We previously proposed the CGAT (Coarse-Grained AlignmenT) algorithm, which performs an alignment job in two steps: first at the block level and then at the nucleotide level. The former is "coarse-grained" alignment that can explore genomic rearrangements and reduce the sizes of the regions to be analyzed in the next step. The latter is detailed alignment within limited regions. In this paper, we present an update of the algorithm and the open-source program, Cgaln, that implements the algorithm. We compared the performance of Cgaln with those of other programs on whole genomic sequences of several bacteria and of some mammalian chromosome pairs. The results showed that Cgaln is several times faster and more memory-efficient than the best existing programs, while its sensitivity and accuracy are comparable to those of the best programs. Cgaln takes less than 13 hours to finish an alignment between the whole genomes of human and mouse in a single run on a conventional desktop computer with a single CPU and 2 GB memory.
Cgaln is not only fast and memory efficient but also effective in coping with genomic rearrangements. Our results show that Cgaln is very effective for comparison of large genomes, especially of intact chromosomal sequences. We believe that Cgaln provides novel viewpoint for reducing computational complexity and will contribute to various fields of genome science.
全基因组序列比对是从研究中的基因组功能、进化和特征中提取有价值信息的必要过程。随着可用基因组序列数据的快速积累,人们对能够在实际的时间和空间内比较全基因组序列的工具产生了巨大的需求。然而,大多数现有的基因组比对工具一次只能处理几 Mb 长的序列,并且没有最先进的对齐程序可以直接在传统的独立计算机上对齐大型序列,如哺乳动物基因组。

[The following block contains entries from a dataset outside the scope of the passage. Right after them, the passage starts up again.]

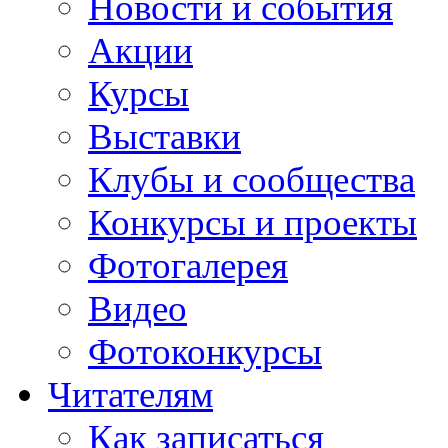
Новости и события
Акции
Курсы
Выставки
Клубы и сообщества
Конкурсы и проекты
Фотогалерея
Видео
Фотоконкурсы
Читателям
Как записаться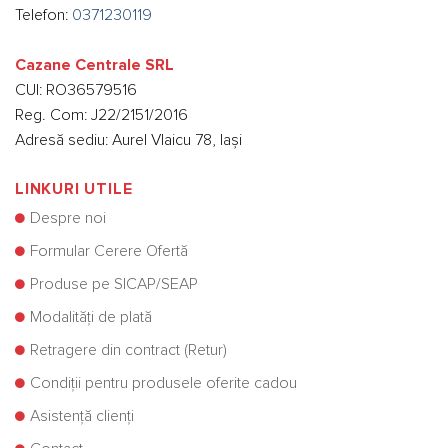
Telefon:
0371230119
Cazane Centrale SRL
CUI: RO36579516
Reg. Com: J22/2151/2016
Adresă sediu: Aurel Vlaicu 78, Iași
LINKURI UTILE
Despre noi
Formular Cerere Ofertă
Produse pe SICAP/SEAP
Modalități de plată
Retragere din contract (Retur)
Condiții pentru produsele oferite cadou
Asistență clienți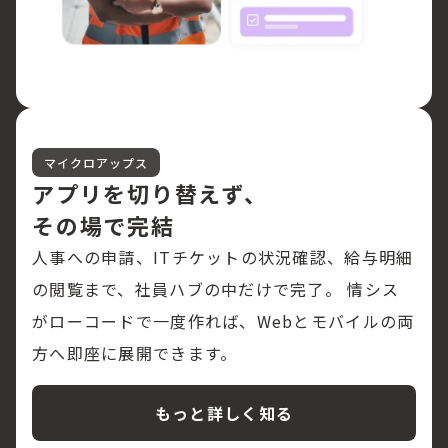
マイクロアップス
アプリを切り替えず、
その場で完結
人事への申請、ITチケットの状況確認、給与明細
の閲覧まで、社員ハブの中だけで完了。 情シス
がローコードで一度作れば、Webとモバイルの両
方へ即座に展開できます。
もっと詳しく知る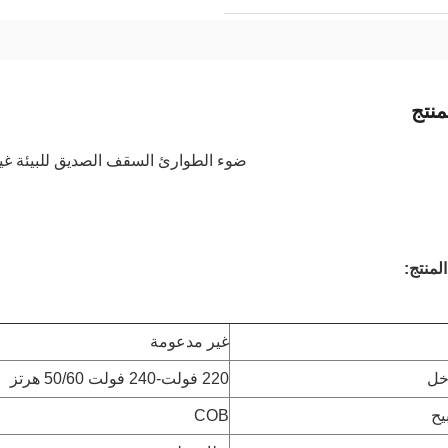
نتج
ضوء الطوارئ السقف الصديق للبيئة غير
لمنتج:
غير مدعومة
خل
220 فولت-240 فولت 50/60 هرتز
يح
COB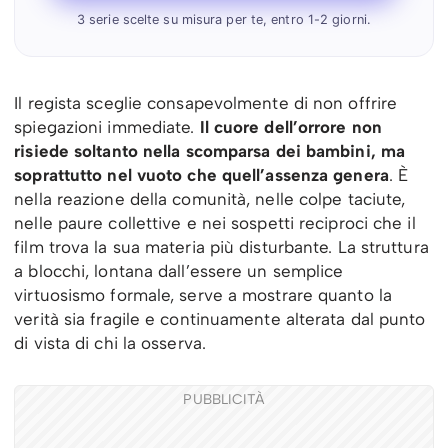
3 serie scelte su misura per te, entro 1-2 giorni.
Il regista sceglie consapevolmente di non offrire
spiegazioni immediate.
Il cuore dell’orrore non
risiede soltanto nella scomparsa dei bambini, ma
soprattutto nel vuoto che quell’assenza genera
. È
nella reazione della comunità, nelle colpe taciute,
nelle paure collettive e nei sospetti reciproci che il
film trova la sua materia più disturbante. La struttura
a blocchi, lontana dall’essere un semplice
virtuosismo formale, serve a mostrare quanto la
verità sia fragile e continuamente alterata dal punto
di vista di chi la osserva.
PUBBLICITÀ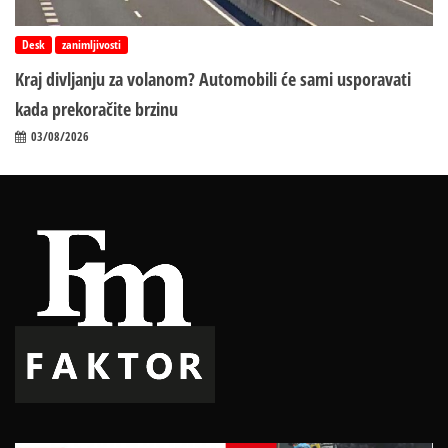
Desk
zanimljivosti
Kraj divljanju za volanom? Automobili će sami usporavati
kada prekoračite brzinu
03/08/2026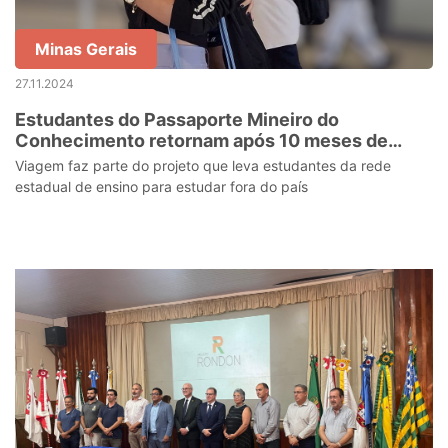
Minas Gerais
27.11.2024
Estudantes do Passaporte Mineiro do
Conhecimento retornam após 10 meses de
intercâmbio na Itália
Viagem faz parte do projeto que leva estudantes da rede
estadual de ensino para estudar fora do país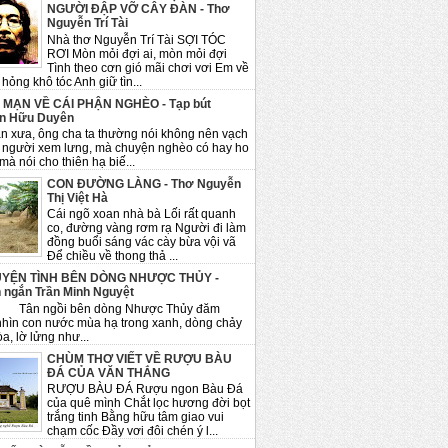
NGƯỜI ĐẬP VỠ CÂY ĐÀN - Thơ
Nguyễn Trí Tài
Nhà thơ Nguyễn Trí Tài SỢI TÓC
RƠI Mòn mỏi đợi ai, mòn mỏi đợi
Tình theo cơn gió mãi chơi vơi Em về
hỏng khô tóc Anh giữ tìn...
 MẠN VỀ CÁI PHẬN NGHÈO - Tạp bút
n Hữu Duyên
n xưa, ông cha ta thường nói không nên vạch
 người xem lưng, mà chuyện nghèo có hay ho
mà nói cho thiên hạ biế...
CON ĐƯỜNG LÀNG - Thơ Nguyễn
Thị Việt Hà
Cái ngõ xoan nhà bà Lối rất quanh
co, đường vàng rơm rạ Người đi làm
đồng buổi sáng vác cày bừa vội vã
Để chiều về thong thả ...
YỆN TÌNH BÊN DÒNG NHƯỢC THỦY -
 ngắn Trần Minh Nguyệt
ngồi bên dòng Nhược Thủy đăm
nhìn con nước mùa hạ trong xanh, dòng chảy
a, lờ lửng như...
CHÙM THƠ VIẾT VỀ RƯỢU BÀU
ĐÁ CỦA VĂN THẮNG
RƯỢU BÀU ĐÁ Rượu ngon Bàu Đá
của quê mình Chắt lọc hương đời bọt
trắng tinh Bằng hữu tâm giao vui
chạm cốc Đầy vơi đôi chén ý l...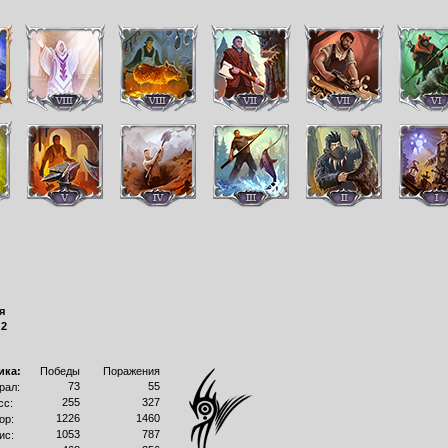
я
:
2
ика:
Победы
Поражения
73
55
рал:
255
327
сс:
1226
1460
ор:
1053
787
ис: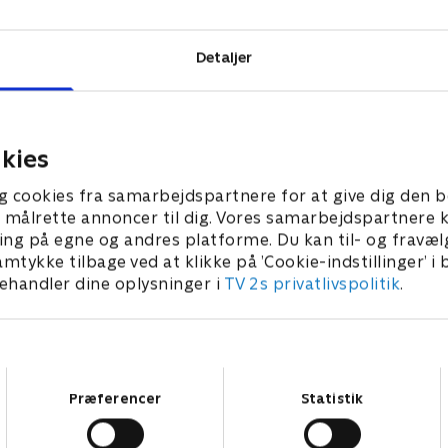
Detaljer
kies
g cookies fra samarbejdspartnere for at give dig den b
l at målrette annoncer til dig. Vores samarbejdspartner
ing på egne og andres platforme. Du kan til- og fravæl
amtykke tilbage ved at klikke på ’Cookie-indstillinger’ i
handler dine oplysninger i
TV 2s privatlivspolitik
.
Samtykkevalg
Præferencer
Statistik
Star Wars: Visions Presents - The Ninth Jedi
L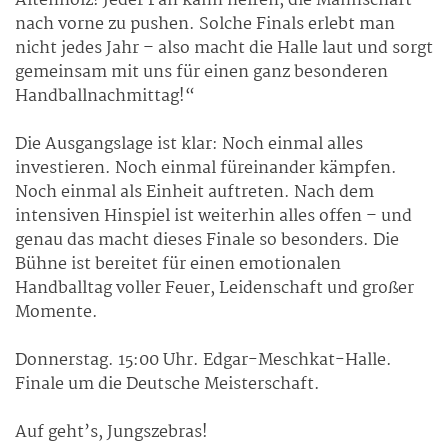
Altenholz! Jeder Fan kann helfen, die Mannschaft
nach vorne zu pushen. Solche Finals erlebt man
nicht jedes Jahr – also macht die Halle laut und sorgt
gemeinsam mit uns für einen ganz besonderen
Handballnachmittag!“
Die Ausgangslage ist klar: Noch einmal alles
investieren. Noch einmal füreinander kämpfen.
Noch einmal als Einheit auftreten. Nach dem
intensiven Hinspiel ist weiterhin alles offen – und
genau das macht dieses Finale so besonders. Die
Bühne ist bereitet für einen emotionalen
Handballtag voller Feuer, Leidenschaft und großer
Momente.
Donnerstag. 15:00 Uhr. Edgar-Meschkat-Halle.
Finale um die Deutsche Meisterschaft.
Auf geht’s, Jungszebras!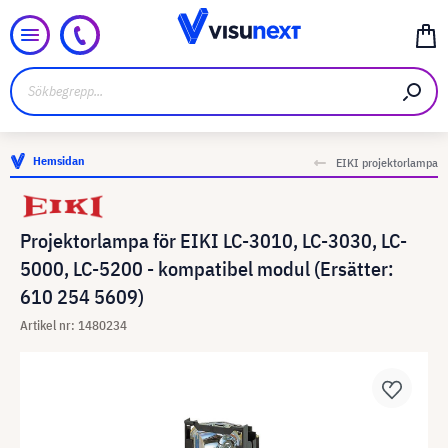
Hemsidan
EIKI projektorlampa
Projektorlampa för EIKI LC-3010, LC-3030, LC-
5000, LC-5200 - kompatibel modul (Ersätter:
610 254 5609)
Artikel nr: 1480234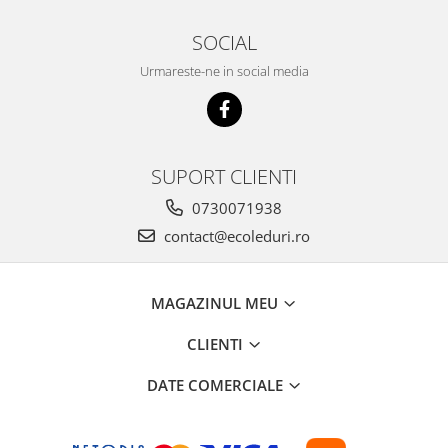
SOCIAL
Urmareste-ne in social media
SUPORT CLIENTI
0730071938
contact@ecoleduri.ro
MAGAZINUL MEU
CLIENTI
DATE COMERCIALE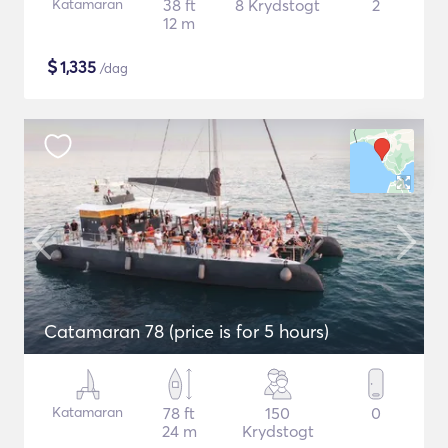
Katamaran
38 ft
8 Krydstogt
2
12 m
$
1,335
/dag
Catamaran 78 (price is for 5 hours)
Katamaran
78 ft
150
0
24 m
Krydstogt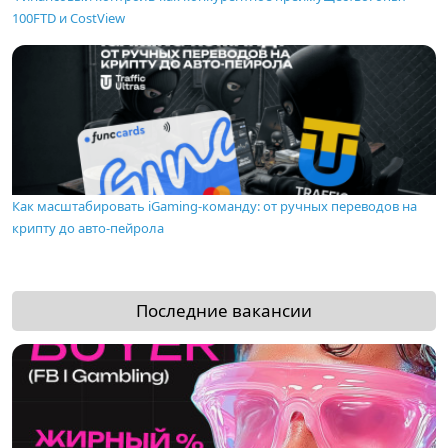
100FTD и CostView
Как масштабировать iGaming-команду: от ручных переводов на
крипту до авто-пейрола
Последние вакансии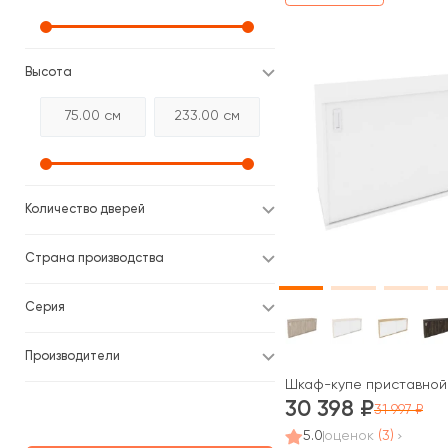
Высота
Количество дверей
Страна производства
Серия
Производители
Шкаф-купе приставной 
30 398
31 997
5.0
оценок
(3)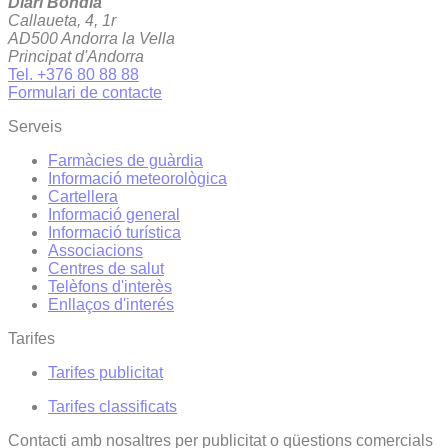
Diari Bondia
Callaueta, 4, 1r
AD500 Andorra la Vella
Principat d'Andorra
Tel. +376 80 88 88
Formulari de contacte
Serveis
Farmàcies de guàrdia
Informació meteorològica
Cartellera
Informació general
Informació turística
Associacions
Centres de salut
Telèfons d'interès
Enllaços d'interés
Tarifes
Tarifes publicitat
Tarifes classificats
Contacti amb nosaltres per publicitat o qüestions comercials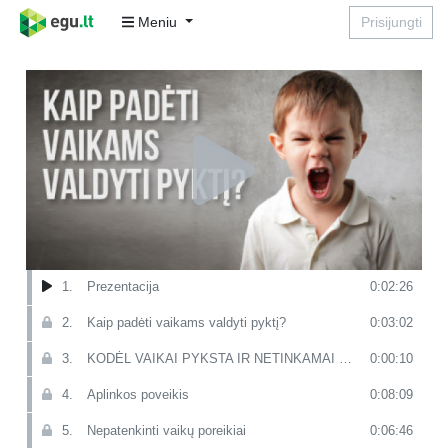
Meniu
Prisijungti
1.
Prezentacija
0:02:26
2.
Kaip padėti vaikams valdyti pyktį?
0:03:02
3.
KODĖL VAIKAI PYKSTA IR NETINKAMAI ELGIASI?
0:00:10
4.
Aplinkos poveikis
0:08:09
5.
Nepatenkinti vaikų poreikiai
0:06:46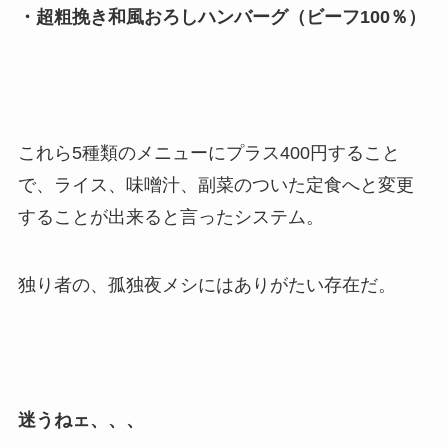
・超粗挽き和風おろしハンバーグ（ビーフ100％）
これら5種類のメニューにプラス400円すること
で、ライス、味噌汁、副菜のついた定食へと変更
することが出来ると言ったシステム。
独り者の、孤独夜メシにはありがたい存在だ。
迷うねェ、、、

我们之前提出了 CGAT(粗粒度对齐)算法,该算法分两步执行对齐工作:首先在块级别,然后在核苷酸级别。前者是“粗粒度”对齐,可以探索基因组重排并减少下一步要分析的区域的大小。后者是在有限区域内的详细对齐。在本文中,我们介绍了该算法的更新和开源程序 Cgaln,该程序实现了该算法。我们将 Cgaln 的性能与其他程序在几种细菌的全基因组序列和一些哺乳动物染色体对上的性能进行了比较。结果表明,Cgaln 的速度比现有最好的程序快几倍,内存效率更高,而其敏感性和准确性与最好的程序相当。Cgaln 在单个 CPU 和 2GB 内存的传统台式计算机上单个运行时,完成人类和小鼠全基因组之间的对齐不到 13 小时。
Cgaln 不仅速度快、内存效率高,而且能有效地处理基因组重排。我们的结果表明,Cgaln 非常有效地用于比较大型基因组,特别是完整的染色体序列。我们相信 Cgaln 为降低计算复杂性提供了新的视角,并将为基因组科学的各个领域做出贡献。